Prompt: Once the line containing "The easiest way to" is found in the records below, return it and each following line exactly, up to and including the line containing "Edited by Glenn Elert", and nothing else.

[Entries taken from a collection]
Content starts
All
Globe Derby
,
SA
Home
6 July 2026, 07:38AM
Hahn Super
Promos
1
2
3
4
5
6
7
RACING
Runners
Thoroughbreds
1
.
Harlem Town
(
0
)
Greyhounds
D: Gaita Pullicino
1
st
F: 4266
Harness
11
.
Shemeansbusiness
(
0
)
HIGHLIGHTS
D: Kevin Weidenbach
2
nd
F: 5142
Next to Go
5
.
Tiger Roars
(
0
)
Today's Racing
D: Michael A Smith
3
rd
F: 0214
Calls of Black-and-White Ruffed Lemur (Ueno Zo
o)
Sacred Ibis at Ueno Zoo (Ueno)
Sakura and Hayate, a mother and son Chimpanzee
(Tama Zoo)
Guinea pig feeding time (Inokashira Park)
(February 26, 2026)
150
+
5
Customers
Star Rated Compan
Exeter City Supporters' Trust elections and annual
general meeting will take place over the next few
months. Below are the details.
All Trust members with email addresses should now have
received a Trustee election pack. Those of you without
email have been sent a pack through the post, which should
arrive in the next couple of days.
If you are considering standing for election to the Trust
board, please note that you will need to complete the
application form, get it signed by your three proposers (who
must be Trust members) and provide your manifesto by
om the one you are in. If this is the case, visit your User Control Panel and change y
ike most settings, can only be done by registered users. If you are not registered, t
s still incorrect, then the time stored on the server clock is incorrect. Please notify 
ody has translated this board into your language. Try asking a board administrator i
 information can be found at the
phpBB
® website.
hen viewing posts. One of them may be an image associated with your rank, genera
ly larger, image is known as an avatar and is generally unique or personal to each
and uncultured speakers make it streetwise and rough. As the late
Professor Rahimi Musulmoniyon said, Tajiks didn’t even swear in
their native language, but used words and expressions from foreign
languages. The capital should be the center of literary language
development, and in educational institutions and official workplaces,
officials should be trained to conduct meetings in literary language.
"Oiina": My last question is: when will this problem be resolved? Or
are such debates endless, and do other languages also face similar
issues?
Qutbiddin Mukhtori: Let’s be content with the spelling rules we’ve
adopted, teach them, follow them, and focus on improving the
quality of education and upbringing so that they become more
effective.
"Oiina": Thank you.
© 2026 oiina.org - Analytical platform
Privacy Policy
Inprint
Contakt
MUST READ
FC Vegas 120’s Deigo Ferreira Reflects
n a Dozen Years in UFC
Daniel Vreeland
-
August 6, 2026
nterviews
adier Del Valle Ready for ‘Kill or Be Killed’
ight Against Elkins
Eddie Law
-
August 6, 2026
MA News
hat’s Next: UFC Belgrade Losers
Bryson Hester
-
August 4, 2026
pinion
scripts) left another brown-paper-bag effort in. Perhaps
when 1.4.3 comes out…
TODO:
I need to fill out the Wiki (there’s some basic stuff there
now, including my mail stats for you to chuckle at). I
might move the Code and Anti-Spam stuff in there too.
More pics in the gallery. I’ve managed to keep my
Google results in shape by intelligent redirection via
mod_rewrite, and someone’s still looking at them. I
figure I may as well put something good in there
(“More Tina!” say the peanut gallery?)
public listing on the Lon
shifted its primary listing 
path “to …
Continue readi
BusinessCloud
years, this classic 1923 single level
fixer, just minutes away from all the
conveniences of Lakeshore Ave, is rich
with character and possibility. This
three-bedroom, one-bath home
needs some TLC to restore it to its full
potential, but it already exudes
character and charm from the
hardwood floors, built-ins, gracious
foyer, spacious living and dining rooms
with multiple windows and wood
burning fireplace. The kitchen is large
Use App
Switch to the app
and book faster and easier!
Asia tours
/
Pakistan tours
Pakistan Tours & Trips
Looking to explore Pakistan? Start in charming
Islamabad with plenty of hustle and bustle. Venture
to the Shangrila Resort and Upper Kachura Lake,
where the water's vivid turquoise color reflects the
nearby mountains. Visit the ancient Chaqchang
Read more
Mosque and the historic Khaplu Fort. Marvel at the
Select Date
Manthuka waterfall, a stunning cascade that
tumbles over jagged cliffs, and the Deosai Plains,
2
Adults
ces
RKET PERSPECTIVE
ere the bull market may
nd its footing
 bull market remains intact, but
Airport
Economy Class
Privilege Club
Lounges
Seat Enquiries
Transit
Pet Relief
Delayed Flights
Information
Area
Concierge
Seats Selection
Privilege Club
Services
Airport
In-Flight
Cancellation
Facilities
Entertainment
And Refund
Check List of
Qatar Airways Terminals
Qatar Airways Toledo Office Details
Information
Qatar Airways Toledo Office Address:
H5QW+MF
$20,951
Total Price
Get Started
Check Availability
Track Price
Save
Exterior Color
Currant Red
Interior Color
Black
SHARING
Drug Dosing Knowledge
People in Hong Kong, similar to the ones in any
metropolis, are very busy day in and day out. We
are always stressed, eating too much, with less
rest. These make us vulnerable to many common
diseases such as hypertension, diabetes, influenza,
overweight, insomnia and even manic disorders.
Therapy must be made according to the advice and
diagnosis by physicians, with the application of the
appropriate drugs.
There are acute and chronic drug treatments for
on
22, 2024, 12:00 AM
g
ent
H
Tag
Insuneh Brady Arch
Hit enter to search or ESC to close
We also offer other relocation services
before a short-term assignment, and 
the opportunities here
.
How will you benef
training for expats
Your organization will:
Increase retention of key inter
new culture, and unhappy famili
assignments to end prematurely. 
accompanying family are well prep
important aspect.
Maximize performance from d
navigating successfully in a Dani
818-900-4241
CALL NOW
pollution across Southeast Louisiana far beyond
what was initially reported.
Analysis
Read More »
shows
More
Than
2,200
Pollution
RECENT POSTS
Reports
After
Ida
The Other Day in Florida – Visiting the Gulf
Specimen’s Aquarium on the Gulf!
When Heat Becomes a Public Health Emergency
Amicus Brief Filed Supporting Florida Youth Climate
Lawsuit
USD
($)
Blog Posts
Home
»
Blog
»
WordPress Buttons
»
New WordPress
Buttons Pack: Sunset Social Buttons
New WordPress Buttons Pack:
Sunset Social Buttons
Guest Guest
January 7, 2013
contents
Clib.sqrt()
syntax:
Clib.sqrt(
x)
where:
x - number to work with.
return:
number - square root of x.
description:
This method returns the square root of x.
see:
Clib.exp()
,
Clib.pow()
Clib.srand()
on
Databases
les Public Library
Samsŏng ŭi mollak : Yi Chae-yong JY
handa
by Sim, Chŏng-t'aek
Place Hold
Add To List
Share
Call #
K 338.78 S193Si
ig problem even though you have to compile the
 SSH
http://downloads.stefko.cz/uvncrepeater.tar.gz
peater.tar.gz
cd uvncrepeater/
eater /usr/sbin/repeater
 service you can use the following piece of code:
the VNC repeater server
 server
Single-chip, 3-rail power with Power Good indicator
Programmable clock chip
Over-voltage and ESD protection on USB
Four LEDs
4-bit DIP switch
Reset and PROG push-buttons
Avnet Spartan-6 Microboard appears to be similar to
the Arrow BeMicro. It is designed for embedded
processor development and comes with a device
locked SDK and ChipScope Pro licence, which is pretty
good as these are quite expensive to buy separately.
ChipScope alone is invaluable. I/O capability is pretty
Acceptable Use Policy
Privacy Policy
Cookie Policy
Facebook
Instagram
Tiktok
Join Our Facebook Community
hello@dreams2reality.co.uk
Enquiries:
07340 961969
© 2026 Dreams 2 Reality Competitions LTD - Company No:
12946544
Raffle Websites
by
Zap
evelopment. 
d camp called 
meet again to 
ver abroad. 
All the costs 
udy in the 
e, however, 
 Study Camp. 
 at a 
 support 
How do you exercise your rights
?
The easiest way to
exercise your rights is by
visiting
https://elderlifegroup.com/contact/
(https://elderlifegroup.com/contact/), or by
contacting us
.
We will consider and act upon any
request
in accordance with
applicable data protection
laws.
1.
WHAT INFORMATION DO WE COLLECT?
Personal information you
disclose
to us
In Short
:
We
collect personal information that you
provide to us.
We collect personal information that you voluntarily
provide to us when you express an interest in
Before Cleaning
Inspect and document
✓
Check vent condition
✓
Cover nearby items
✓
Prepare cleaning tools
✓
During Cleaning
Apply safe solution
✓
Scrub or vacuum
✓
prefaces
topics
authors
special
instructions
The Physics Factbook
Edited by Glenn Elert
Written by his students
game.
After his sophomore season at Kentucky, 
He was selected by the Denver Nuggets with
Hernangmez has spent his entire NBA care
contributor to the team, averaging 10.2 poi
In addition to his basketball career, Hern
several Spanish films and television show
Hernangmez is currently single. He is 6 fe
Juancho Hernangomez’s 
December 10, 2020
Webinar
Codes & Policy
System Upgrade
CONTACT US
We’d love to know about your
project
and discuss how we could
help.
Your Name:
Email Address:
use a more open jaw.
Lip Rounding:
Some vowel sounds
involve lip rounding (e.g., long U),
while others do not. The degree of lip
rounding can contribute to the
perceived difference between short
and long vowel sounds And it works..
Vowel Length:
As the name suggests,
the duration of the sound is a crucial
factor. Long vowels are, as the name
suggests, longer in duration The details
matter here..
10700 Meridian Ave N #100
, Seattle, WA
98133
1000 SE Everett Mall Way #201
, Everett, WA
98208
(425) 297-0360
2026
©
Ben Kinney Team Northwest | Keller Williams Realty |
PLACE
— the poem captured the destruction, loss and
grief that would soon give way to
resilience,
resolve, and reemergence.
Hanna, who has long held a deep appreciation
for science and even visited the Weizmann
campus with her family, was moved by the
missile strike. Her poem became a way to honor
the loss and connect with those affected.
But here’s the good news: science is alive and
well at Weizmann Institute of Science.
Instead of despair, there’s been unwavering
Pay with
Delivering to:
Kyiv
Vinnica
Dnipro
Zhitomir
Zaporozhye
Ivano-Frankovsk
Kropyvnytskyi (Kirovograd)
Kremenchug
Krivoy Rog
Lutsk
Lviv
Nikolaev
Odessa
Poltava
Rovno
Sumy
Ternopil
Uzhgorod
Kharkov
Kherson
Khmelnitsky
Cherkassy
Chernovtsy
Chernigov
Content ends
Written reply:
The easiest way to
exercise your rights is by
visiting
https://elderlifegroup.com/contact/
(https://elderlifegroup.com/contact/), or by
contacting us
.
We will consider and act upon any
request
in accordance with
applicable data protection
laws.
1.
WHAT INFORMATION DO WE COLLECT?
Personal information you
disclose
to us
In Short
:
We
collect personal information that you
provide to us.
We collect personal information that you voluntarily
provide to us when you express an interest in
Before Cleaning
Inspect and document
✓
Check vent condition
✓
Cover nearby items
✓
Prepare cleaning tools
✓
During Cleaning
Apply safe solution
✓
Scrub or vacuum
✓
prefaces
topics
authors
special
instructions
The Physics Factbook
Edited by Glenn Elert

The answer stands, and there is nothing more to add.